>> start

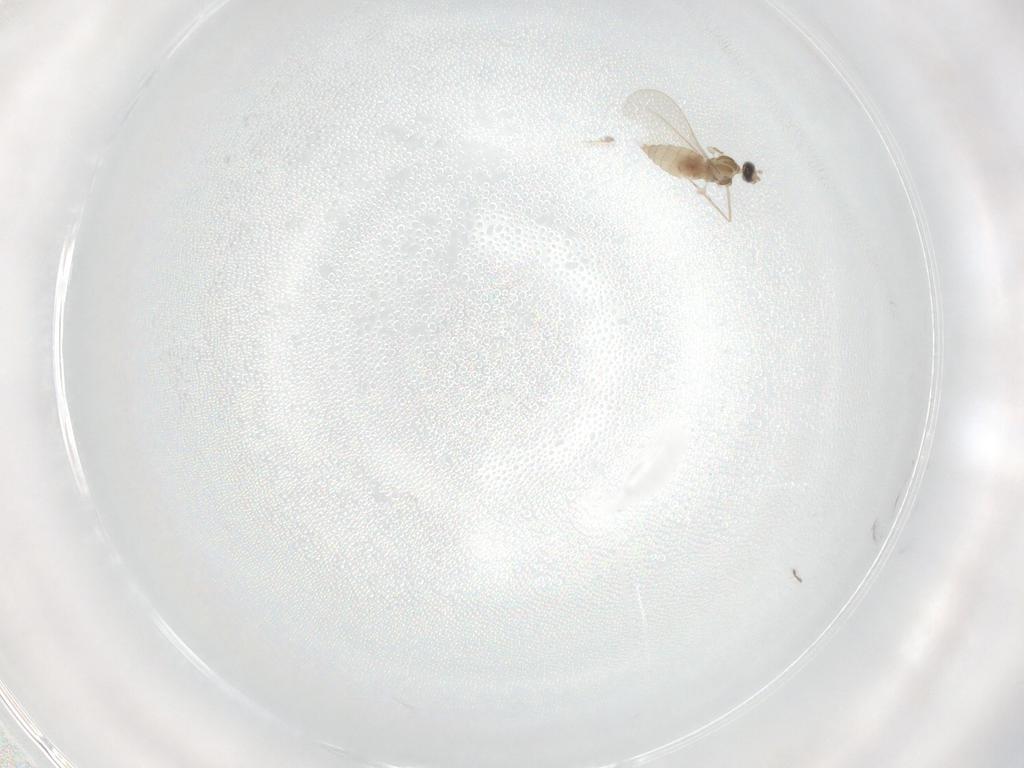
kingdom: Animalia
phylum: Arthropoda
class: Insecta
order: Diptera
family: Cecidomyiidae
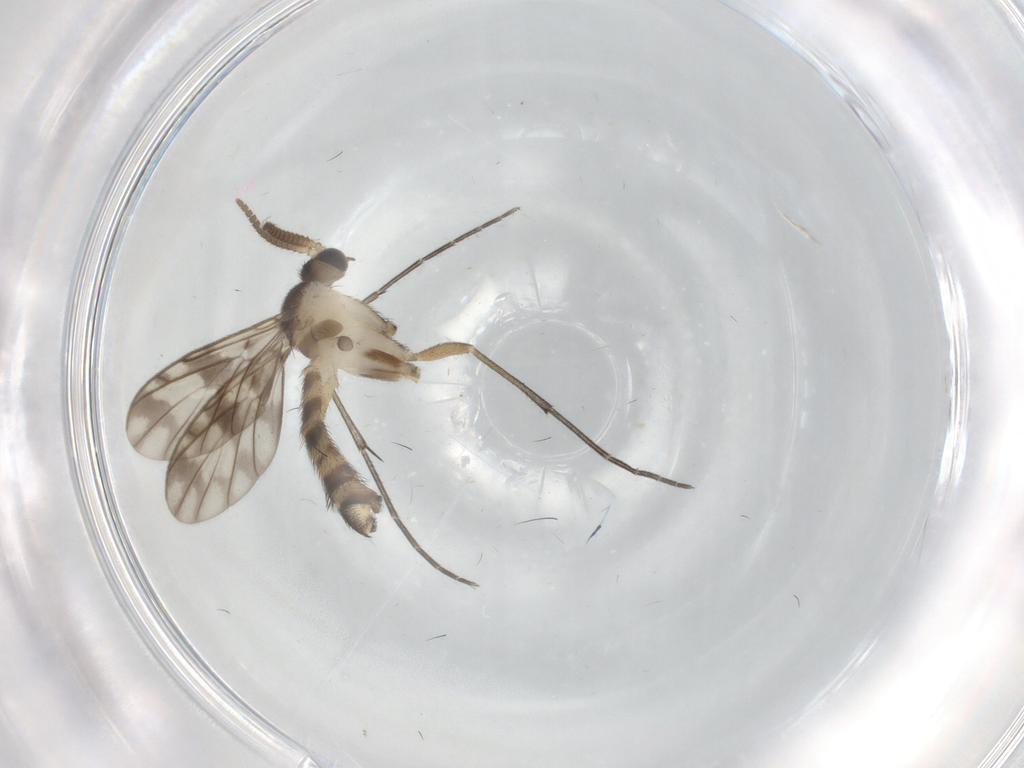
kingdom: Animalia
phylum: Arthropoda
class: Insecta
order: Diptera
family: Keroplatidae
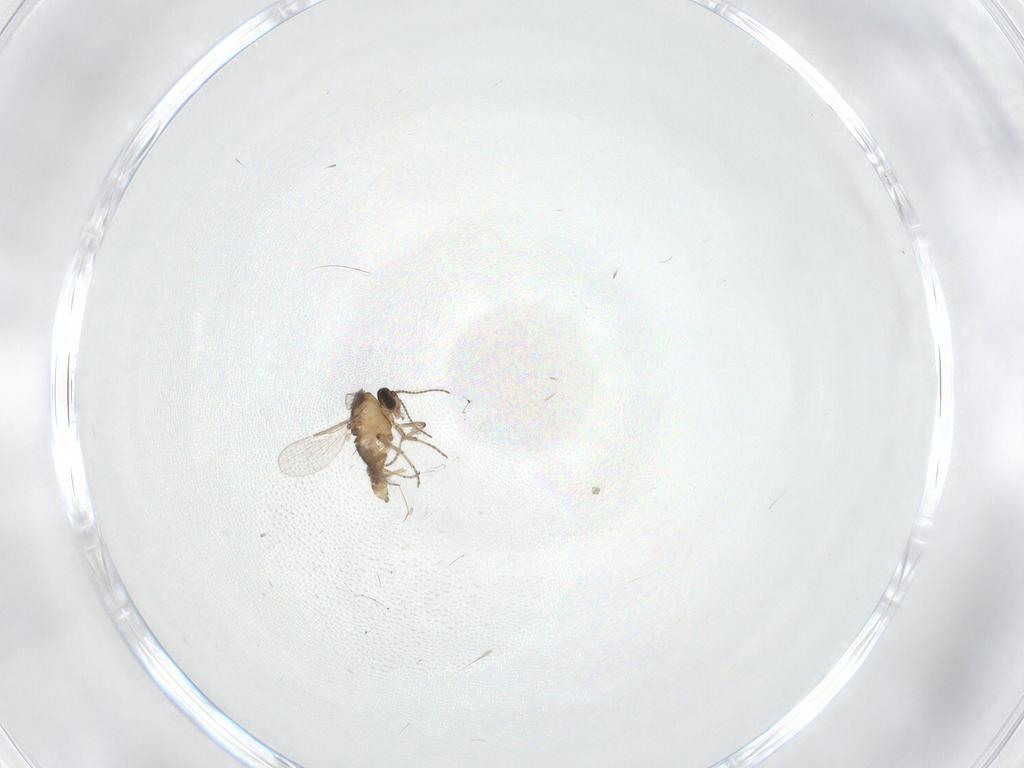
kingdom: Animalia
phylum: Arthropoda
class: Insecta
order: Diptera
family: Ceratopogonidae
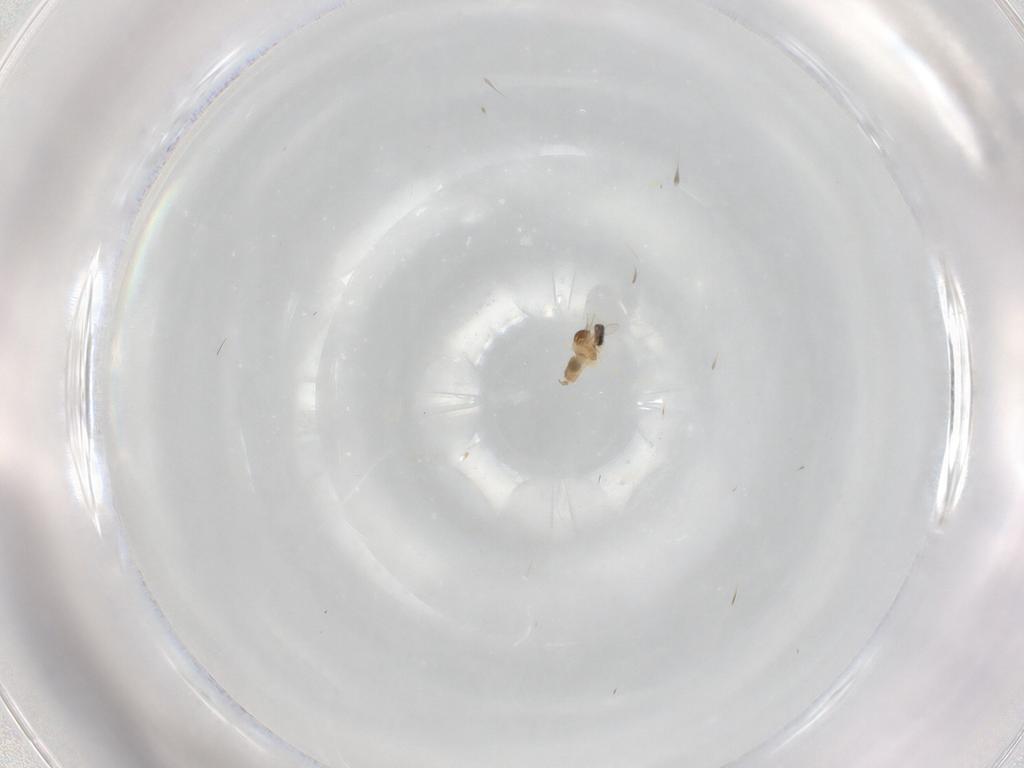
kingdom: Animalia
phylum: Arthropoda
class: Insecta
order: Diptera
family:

>> end

# Problem description
Please recast the listing as a JSON list of strings, one per line with blank lines dropped. Begin at the line that has "family: Cecidomyiidae", continue through the end of the listing, and leave the pictures out.

# Task answer
[
  "family: Cecidomyiidae",
  "kingdom: Animalia",
  "phylum: Arthropoda",
  "class: Insecta",
  "order: Diptera",
  "family: Keroplatidae",
  "kingdom: Animalia",
  "phylum: Arthropoda",
  "class: Insecta",
  "order: Diptera",
  "family: Ceratopogonidae",
  "kingdom: Animalia",
  "phylum: Arthropoda",
  "class: Insecta",
  "order: Diptera",
  "family:"
]